* **EXCERPT TO READ**
--- START ---

The scientific adviser who guided U.S. efforts to speed up development of vaccines for Covid-19 is resigning at the behest of the incoming Biden administration.
In an interview with CNBC, Dr. Moncef Slaoui said he plans to stay on in an advisory role for 30 days as part of the transition.
“I have decided to actually prolong my tenure in order to support the new team as they come in,” Slaoui told CNBC.
Slaoui said in December that he would likely step down after two vaccines and two Covid-19 therapies became commercially available, a target that was hit last year.
The retired pharma executive, who worked in vaccine development at GlaxoSmithKline, joined Operation Warp Speed in May at the request of the Trump administration.
His appointment was not without controversy, as he owned stock in Moderna, which went on to have its Covid-19 vaccine approved in December. Slaoui quickly divested his shares in the company.
The scientific effort to bring vaccines quickly to market has largely been considered a success story despite concerns it was being politicized.

--- END ---

* **WORK ORDER 1**
Transcribe the stretch of the vaccine adviser article from "Slaoui said in" through "in the company.".
* **WORK ORDER 2**
Go on with the article about the vaccine adviser's resignation, starting after its final sentence.
The data that follows has no connection to the text above.

* **LISTED ENTRIES**
--- START ---

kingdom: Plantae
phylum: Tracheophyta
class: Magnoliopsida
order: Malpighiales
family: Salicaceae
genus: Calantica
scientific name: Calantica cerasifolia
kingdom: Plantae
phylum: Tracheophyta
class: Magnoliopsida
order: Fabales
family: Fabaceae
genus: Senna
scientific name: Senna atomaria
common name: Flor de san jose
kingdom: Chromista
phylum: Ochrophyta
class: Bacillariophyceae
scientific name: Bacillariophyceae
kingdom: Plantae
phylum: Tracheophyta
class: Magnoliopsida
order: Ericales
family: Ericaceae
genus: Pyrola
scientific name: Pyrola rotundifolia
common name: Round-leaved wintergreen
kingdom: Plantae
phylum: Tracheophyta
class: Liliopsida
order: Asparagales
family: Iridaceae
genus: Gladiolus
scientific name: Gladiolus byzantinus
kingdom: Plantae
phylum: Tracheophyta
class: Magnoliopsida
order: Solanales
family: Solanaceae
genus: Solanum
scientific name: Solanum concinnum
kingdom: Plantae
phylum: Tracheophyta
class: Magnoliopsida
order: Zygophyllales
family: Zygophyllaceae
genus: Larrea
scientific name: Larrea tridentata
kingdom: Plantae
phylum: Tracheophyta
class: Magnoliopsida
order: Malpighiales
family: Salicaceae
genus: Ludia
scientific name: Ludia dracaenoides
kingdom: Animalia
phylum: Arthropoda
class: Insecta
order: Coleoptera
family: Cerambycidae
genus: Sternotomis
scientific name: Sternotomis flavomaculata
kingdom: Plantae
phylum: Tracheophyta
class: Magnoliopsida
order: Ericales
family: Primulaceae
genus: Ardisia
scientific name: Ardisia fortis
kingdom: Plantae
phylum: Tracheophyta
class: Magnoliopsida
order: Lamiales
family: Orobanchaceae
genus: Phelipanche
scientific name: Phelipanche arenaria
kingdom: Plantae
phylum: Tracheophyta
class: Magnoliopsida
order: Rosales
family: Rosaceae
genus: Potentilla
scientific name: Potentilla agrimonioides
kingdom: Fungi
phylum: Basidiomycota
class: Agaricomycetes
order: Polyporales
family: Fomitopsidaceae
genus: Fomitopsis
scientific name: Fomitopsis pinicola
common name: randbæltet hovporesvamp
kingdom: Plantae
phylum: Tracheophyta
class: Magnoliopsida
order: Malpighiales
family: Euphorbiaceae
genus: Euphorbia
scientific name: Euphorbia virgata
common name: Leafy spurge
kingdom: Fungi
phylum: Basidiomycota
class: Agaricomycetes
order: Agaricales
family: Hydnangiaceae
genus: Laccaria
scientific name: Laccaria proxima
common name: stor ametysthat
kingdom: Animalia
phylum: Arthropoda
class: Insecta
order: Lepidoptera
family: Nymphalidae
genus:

--- END ---

* **RESPONSE 1**
Slaoui said in December that he would likely step down after two vaccines and two Covid-19 therapies became commercially available, a target that was hit last year.
The retired pharma executive, who worked in vaccine development at GlaxoSmithKline, joined Operation Warp Speed in May at the request of the Trump administration.
His appointment was not without controversy, as he owned stock in Moderna, which went on to have its Covid-19 vaccine approved in December. Slaoui quickly divested his shares in the company.

* **RESPONSE 2**
Other candidates currently in the pipeline are from AstraZeneca, which is partnering with Oxford University; Johnson & Johnson; and Merck.
Vaccine distribution has been another story, fraught with challenges, slowdowns and complaints. The U.S. fell well short of its goal of 20 million shots in arms by the end of 202o.
President-elect Joe Biden has pledged to speed up distribution. Overseeing the effort on his transition team is Bechara Choucair, chief health officer at health system Kaiser Permanente and a former public health commissioner in Chicago.
Sonya Bernstein, an executive with NYC Health + Hospitals, is Biden’s senior policy adviser on Covid-19. She worked previously in the Department of Health and Human Services under Sylvia M. Burwell, who headed up the agency during the Obama administration.